Non c’era niente da fare. Era chiaro che Bradford, quella notte, non era rimasto in ozio.
Il nome di Queen, in teoria, non l’avrebbe salvato da un’accusa di omicidio, naturalmente, ma in pratica nessuno si sarebbe mai sognato di pensare che un poliziotto tanto noto avrebbe potuto impegolarsi in un delitto.
«Il mio nome è Ellery Queen» dichiarò il giovane con un sorriso.
Carter Bradford era un ottimo tempista.

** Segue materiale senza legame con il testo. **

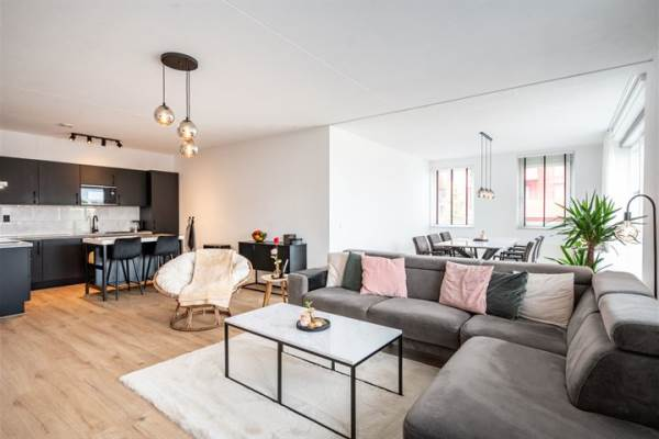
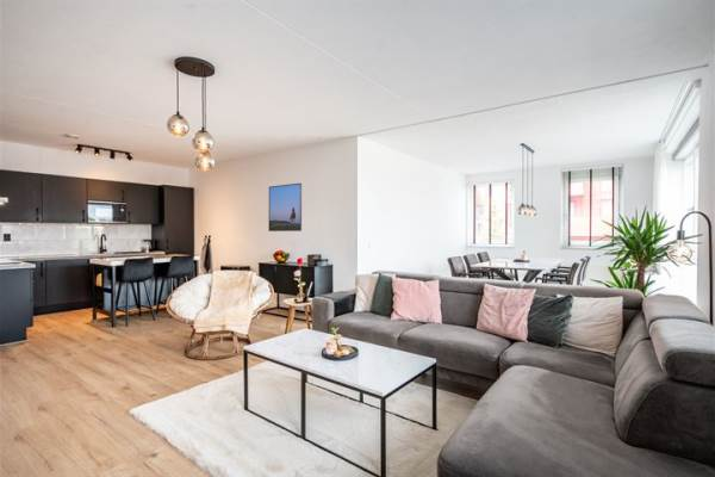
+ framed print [268,182,303,233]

Il giudice Martin, date le circostanze, fece del suo meglio.
«Signor Queen» domandò non appena poté procedere al contro-interrogatorio «nella sua qualità di studioso dei fenomeni criminali, era interessato in questo caso?»
«Immensamente.»
«Per questo dunque ha tenuto continuamente sott’occhio Jim Haight durante la sera dell’ultimo dell’anno?»
«Per questo e per l’affetto che mi lega alla famiglia Wright.»
«Stava in guardia per impedire un possibile tentativo di avvelenamento da parte di Jim Haight?»